_Belirtilen amaç 1_:
Gül Camii hakkındaki alıntıda "Fetihten sonra kilisenin" ile başlayıp "önce camiye çevrilmiştir." ifadesine kadar süren bölümü hiçbir değişiklik yapmadan yeniden yazın.

_Alıntı_:

Fetihten sonra kilisenin altındaki bodrum, Haliç'teki gemilerin malzemelerinin depolandığı bir ambar olarak kullanılmıştır. Aya Theodosia Kilisesi'nin II. Selim döneminde (1566-1574) Hasan Paşa tarafından camiye dönüştürüldüğü genellikle ileri sürülür. Hadîkatü'l-cevâmi'in matbu nüshasında ise bu işin III. Selim zamanında (1789-1807) gerçekleştirildiği yazılmıştır ki bu bir baskı hatasıdır. İhsan Erzi tarafından işaret edildiğine göre, İstanbul Belediyesi Atatürk Kitaplığı Muallim Cevdet yazmaları arasındaki bir icmal defterinde (nr. 93), 5 Cemâziyelâhir 895'te (26 Nisan 1490) camiye dönüştürülme çalışmalarına başlanarak bu işin altı ayda bitirildiği kaydedilmektedir. 953 (1546) tarihli İstanbul Vakıfları Tahrir Defteri'nde de burası "Câmi-i Gül" olarak kaydedildiğine göre bu eski kilise II. Selim döneminden çok önce camiye çevrilmiştir.
Kanûnî Sultan Süleyman devrinde bir elçilik heyetiyle İstanbul'a gelen ve 1559'da Galata surlarından şehrin, aslı şimdi Hollanda'da Leiden'de bulunan büyük bir resmini çizen Flensburglu Alman Melchior Lorichs (Lorck), Gül Camii yerinde üstü ahşap çatılı, minareli bir cami işaretlemiştir. Türkler'e ne durumda kaldığı bilinmeyen bu eski Bizans yapısı, büyük ihtimalle 1509 zelzelesinde kubbesi ve bütün üst yapısını kaybetmiştir. Bu felâketin arkasından binanın üstü bir ahşap çatı ile örtülmüş, bir süre öylece kullanılmış ve Alman ressam da onu bu haliyle görmüştür. Belki II. Selim döneminde ve Mimar Sinan'ın Hassa başmimarı olduğu yıllarda bu ahşap çatı kaldırıldığı veya bir yangın sonunda çöktüğü için bugün görülen klasik Türk üslûbundaki yan cephelerle ana kemerler ve kubbe yapılmıştır.
W. Müller-Wiener, Gül Camii'nin IV. Murad zamanında tamir edildiğini bildirirse de bu hususta kaynak göstermediğinden bu bilginin doğruluk derecesini kontrol etmek mümkün değildir. Ancak Osmanlı dönemi boyunca Haliç kıyılarından başlayarak güneye doğru yayılan yangınlardan zarar gördüğü tahmin edilebilir. Bu arada 1633 yılında Cibalikapısı dışından başlayarak üç gün süren büyük yangın Gül Camii'nde de tahribat yapmış olmalıdır. Cami II. Mahmud döneminde önemli bir tamir görmüştür. Hadîkatü'l-cevâmi'in metnini tamamlayan Ali Satı Efendi camideki Hünkâr mahfilinin bu padişah tarafından yaptırıldığını bildirir.

_Veri alıntıları_:

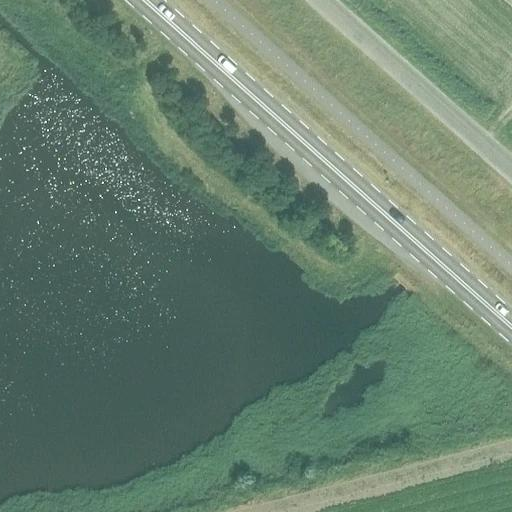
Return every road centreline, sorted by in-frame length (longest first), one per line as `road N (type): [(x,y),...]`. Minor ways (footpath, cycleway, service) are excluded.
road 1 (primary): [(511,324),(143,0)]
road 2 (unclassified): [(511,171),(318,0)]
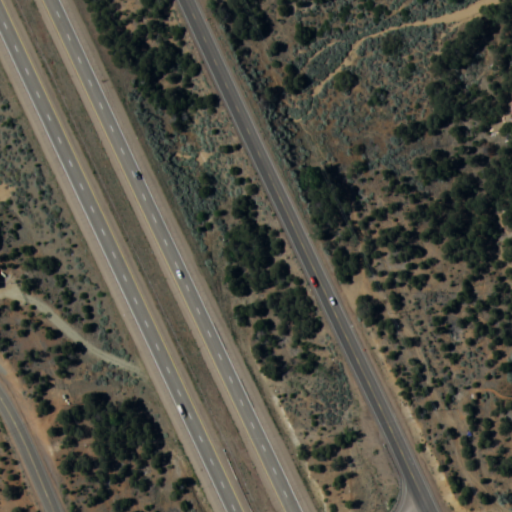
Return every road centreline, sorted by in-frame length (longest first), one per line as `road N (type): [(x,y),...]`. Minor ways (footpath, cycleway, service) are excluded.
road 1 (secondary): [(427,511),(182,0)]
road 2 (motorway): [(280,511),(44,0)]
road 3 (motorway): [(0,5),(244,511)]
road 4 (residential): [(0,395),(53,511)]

* * *

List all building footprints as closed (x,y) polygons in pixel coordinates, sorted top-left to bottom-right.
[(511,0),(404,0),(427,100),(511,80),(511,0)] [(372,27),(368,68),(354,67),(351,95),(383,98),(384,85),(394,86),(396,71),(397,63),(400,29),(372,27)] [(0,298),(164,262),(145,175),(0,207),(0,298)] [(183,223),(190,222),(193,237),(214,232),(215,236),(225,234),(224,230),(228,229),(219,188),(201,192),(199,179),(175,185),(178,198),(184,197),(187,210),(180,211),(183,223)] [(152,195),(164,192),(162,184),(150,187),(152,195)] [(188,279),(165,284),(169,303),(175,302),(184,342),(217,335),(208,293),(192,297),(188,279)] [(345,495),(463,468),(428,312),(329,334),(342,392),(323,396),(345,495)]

==

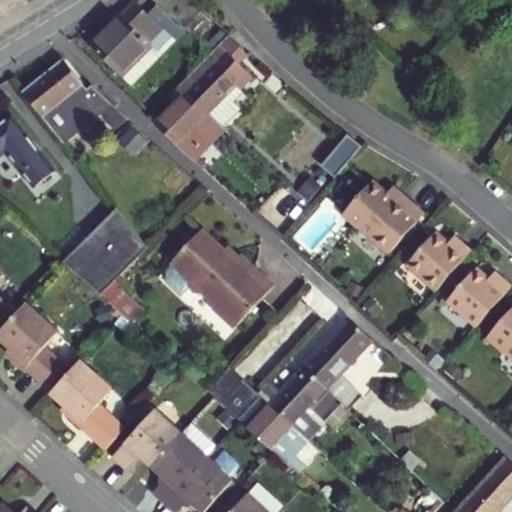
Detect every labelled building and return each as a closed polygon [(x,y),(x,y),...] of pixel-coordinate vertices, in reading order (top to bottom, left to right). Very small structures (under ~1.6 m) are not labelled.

_Belirtilen amaç 2_:
Yukarıdaki satırlar arasından "left" dizesini içerenlerin hepsini toplayın ve her birini olduğu gibi aktarın.

_Tam yanıt 1_:
Fetihten sonra kilisenin altındaki bodrum, Haliç'teki gemilerin malzemelerinin depolandığı bir ambar olarak kullanılmıştır. Aya Theodosia Kilisesi'nin II. Selim döneminde (1566-1574) Hasan Paşa tarafından camiye dönüştürüldüğü genellikle ileri sürülür. Hadîkatü'l-cevâmi'in matbu nüshasında ise bu işin III. Selim zamanında (1789-1807) gerçekleştirildiği yazılmıştır ki bu bir baskı hatasıdır. İhsan Erzi tarafından işaret edildiğine göre, İstanbul Belediyesi Atatürk Kitaplığı Muallim Cevdet yazmaları arasındaki bir icmal defterinde (nr. 93), 5 Cemâziyelâhir 895'te (26 Nisan 1490) camiye dönüştürülme çalışmalarına başlanarak bu işin altı ayda bitirildiği kaydedilmektedir. 953 (1546) tarihli İstanbul Vakıfları Tahrir Defteri'nde de burası "Câmi-i Gül" olarak kaydedildiğine göre bu eski kilise II. Selim döneminden çok önce camiye çevrilmiştir.

_Tam yanıt 2_:
List all building footprints as closed (x,y) polygons in pixel coordinates, sorted top-left to bottom-right.
Detect every labelled building and return each as a closed polygon [(x,y),(x,y),...] of pixel-coordinate vertices, in reading order (top to bottom, left to right). Very small structures (under ~1.6 m) are not labelled.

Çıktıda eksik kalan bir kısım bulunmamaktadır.